The “2nd Wave” of Global Innovation: Student Scientists
Me and my team has many times supported the idea to spread innovative and scientific thinking among younger and younger minds which is what iYouth Lab is all about. That way we aim to boost collaborations that influence change and innovation.
Right now the 1st wave of global innovation, which is the opportunity that one has to disturb a whole market by creating his/her company, is lead by startups. The norm is that young people from 20 to 28 years old, will either drop out from college or wait until they finish their studies in order to enter the mindset of a startuper. From that time and on, they try to question current technologies and theories and propose their own ideas in order to take the world one step further.
What is already obvious is that innovation and groundbreaking ideas are coming from younger and younger minds and as Michio Kaku said, in the very near future every one will become a scientist in his/her field.

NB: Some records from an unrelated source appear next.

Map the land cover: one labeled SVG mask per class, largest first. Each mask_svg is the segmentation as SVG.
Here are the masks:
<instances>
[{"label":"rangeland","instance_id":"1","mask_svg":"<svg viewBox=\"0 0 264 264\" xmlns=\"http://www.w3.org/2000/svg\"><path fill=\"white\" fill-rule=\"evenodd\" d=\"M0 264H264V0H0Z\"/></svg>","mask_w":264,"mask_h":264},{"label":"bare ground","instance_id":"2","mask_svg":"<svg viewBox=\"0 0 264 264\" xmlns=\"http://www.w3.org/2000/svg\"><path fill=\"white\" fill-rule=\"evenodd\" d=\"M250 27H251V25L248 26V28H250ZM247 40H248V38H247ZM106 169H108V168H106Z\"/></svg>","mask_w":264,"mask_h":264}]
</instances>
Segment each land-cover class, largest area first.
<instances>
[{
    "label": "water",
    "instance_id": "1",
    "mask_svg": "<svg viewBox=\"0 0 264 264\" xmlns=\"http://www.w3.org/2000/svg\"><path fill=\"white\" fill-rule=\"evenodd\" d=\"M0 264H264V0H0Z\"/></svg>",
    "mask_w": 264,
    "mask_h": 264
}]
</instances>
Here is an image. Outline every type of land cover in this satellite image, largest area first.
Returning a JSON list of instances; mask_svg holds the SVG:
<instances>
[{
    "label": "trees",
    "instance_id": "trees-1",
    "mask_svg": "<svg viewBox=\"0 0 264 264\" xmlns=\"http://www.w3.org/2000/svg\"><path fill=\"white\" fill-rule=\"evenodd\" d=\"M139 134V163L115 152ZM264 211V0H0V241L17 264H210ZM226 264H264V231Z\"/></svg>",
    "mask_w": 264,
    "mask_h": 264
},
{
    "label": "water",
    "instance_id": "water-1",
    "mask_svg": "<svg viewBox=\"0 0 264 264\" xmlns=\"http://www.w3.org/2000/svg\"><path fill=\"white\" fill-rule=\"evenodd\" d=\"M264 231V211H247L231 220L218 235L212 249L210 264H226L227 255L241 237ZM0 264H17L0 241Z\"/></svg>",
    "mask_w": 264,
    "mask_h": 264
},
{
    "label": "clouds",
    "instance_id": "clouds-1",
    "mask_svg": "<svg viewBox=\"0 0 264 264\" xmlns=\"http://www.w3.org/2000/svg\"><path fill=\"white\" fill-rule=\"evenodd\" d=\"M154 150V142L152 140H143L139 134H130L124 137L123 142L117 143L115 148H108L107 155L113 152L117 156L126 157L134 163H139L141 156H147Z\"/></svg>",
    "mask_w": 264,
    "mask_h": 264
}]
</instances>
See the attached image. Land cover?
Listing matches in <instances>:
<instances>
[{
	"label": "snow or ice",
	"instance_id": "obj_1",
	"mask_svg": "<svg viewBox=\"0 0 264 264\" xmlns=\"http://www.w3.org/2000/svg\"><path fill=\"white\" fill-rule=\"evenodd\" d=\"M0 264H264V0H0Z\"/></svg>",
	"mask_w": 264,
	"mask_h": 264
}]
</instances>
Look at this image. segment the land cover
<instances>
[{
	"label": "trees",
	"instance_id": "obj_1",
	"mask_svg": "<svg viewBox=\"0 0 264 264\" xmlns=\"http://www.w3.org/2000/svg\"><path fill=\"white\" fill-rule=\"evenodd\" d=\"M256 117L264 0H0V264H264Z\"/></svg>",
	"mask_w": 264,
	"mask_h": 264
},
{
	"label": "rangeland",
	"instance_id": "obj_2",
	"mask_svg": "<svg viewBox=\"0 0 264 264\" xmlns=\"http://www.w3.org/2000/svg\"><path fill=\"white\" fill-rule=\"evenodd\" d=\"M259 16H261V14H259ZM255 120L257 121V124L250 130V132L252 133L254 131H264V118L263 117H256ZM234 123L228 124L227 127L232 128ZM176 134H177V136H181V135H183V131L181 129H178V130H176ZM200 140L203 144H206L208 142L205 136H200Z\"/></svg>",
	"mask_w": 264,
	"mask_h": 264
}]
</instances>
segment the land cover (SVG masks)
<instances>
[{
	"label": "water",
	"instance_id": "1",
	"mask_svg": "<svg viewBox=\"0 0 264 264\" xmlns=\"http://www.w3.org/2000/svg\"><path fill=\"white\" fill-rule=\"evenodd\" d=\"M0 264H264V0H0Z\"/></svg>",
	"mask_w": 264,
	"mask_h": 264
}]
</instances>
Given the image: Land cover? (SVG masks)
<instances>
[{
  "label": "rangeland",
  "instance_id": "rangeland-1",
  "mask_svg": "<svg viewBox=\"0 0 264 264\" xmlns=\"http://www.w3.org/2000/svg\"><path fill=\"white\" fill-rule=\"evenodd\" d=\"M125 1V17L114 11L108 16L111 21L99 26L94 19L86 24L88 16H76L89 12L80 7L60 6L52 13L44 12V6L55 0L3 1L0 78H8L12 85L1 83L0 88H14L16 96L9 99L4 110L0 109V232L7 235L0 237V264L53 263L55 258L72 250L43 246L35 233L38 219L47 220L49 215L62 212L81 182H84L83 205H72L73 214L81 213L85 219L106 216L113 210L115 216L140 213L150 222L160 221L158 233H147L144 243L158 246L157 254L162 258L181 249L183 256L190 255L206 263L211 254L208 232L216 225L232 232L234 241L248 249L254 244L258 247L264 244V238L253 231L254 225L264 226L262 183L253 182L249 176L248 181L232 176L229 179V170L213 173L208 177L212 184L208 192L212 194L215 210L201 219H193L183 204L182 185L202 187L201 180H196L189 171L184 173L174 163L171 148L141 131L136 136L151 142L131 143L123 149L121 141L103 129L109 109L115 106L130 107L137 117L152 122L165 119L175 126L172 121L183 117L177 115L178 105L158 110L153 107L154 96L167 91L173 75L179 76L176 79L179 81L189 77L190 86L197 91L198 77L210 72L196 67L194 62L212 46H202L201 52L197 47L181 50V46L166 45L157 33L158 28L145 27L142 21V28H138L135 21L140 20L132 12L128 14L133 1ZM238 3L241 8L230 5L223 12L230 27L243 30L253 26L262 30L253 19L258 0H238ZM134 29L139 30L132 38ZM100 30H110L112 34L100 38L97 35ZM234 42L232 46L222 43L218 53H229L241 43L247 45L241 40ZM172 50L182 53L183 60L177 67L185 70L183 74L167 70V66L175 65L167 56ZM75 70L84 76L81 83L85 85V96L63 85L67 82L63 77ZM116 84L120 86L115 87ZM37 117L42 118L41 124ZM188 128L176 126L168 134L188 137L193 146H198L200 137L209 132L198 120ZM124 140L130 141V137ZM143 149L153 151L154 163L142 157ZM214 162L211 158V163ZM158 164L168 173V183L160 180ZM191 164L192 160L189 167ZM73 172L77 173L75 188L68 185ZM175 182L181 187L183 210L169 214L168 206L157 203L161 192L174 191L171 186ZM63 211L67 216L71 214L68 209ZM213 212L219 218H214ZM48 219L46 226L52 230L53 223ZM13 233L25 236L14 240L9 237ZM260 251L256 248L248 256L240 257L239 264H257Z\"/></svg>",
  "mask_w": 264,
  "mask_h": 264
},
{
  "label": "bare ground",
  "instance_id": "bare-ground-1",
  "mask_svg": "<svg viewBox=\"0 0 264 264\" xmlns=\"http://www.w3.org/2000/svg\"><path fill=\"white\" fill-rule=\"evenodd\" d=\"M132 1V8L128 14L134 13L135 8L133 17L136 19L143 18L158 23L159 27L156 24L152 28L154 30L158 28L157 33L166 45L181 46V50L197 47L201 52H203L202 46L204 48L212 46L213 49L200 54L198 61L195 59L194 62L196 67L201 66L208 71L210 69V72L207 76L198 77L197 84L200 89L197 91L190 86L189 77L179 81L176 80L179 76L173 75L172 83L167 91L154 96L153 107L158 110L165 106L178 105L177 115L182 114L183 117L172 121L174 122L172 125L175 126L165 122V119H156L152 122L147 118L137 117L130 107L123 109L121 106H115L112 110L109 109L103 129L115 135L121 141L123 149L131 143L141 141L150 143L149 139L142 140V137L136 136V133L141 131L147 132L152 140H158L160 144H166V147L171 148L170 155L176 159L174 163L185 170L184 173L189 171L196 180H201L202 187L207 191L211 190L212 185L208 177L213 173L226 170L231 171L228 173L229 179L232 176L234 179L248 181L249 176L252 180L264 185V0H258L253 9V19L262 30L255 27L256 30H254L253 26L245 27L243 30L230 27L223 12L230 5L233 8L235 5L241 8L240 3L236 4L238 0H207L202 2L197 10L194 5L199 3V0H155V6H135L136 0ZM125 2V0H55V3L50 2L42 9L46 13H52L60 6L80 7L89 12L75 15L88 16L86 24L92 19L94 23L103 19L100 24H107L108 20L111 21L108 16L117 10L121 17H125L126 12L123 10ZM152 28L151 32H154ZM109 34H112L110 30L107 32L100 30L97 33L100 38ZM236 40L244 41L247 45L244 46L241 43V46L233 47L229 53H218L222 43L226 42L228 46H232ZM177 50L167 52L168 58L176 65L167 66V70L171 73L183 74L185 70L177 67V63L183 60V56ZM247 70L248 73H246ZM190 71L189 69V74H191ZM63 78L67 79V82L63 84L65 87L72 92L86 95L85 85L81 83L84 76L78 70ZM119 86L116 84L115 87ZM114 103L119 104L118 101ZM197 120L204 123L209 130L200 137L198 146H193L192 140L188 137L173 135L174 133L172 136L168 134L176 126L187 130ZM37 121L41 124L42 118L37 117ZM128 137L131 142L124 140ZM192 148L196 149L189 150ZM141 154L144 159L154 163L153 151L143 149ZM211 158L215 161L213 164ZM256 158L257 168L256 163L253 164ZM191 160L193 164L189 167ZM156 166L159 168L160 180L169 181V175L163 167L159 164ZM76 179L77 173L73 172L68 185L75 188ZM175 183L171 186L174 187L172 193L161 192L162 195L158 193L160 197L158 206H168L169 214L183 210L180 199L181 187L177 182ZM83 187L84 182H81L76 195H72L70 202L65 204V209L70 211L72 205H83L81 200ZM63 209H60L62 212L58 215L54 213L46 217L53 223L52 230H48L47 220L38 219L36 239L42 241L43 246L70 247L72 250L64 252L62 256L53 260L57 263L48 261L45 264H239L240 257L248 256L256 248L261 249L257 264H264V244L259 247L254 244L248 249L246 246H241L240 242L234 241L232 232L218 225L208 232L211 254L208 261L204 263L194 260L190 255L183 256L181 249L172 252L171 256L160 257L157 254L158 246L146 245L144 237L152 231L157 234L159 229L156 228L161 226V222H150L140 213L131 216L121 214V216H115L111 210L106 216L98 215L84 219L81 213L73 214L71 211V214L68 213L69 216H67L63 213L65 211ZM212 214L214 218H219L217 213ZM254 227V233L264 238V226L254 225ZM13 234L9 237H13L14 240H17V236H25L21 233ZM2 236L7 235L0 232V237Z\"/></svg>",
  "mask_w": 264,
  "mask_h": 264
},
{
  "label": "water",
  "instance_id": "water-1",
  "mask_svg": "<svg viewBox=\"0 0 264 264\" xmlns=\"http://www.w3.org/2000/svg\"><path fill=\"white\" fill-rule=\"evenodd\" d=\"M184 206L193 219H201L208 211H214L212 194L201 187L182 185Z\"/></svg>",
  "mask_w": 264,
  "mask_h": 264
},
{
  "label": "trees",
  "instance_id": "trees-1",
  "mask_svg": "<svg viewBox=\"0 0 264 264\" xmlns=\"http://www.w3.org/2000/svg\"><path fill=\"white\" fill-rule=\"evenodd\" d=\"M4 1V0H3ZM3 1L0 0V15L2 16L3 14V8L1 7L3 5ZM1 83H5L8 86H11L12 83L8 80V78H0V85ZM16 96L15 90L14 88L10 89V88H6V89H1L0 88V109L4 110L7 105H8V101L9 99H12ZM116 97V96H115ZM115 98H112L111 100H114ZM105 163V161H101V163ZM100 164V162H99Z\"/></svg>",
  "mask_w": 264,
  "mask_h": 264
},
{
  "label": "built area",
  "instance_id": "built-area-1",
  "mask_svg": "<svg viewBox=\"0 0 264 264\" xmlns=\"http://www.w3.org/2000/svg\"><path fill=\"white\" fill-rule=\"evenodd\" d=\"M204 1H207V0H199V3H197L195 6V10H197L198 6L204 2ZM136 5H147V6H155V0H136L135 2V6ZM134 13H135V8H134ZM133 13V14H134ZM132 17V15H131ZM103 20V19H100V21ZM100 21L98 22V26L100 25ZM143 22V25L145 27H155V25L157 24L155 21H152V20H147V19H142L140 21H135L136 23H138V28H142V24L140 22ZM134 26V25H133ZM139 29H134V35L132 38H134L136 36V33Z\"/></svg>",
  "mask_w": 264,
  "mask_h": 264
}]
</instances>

By giving students the opportunity to be influenced from each other, no matter the distance from each other, no matter the academic lobbies and no matter the university they are studying, a huge global community of young minds will be created. That fact will allow students globally to take advantage of the academic infrastructure, find other students from all around the world and test their new theories and ideas while studying.
This will allow them to test even more “crazy” ideas that will help technology and science accelerate faster without the need of spending money from investment funds in order to create startups. They will create their own startup eventually, but they will have tested lots of theories and ideas first in the university lab and at global scale collaborations.
This new “filtered approach” of innovation by younger minds can lead to more transparent and uniformed sharing of knowledge, while at the same time allow scientific thinking accelerate.
Younger minds need and will innovate more and more, and our goal is to help them by connecting them globally through scientific acceleration and project collaboration.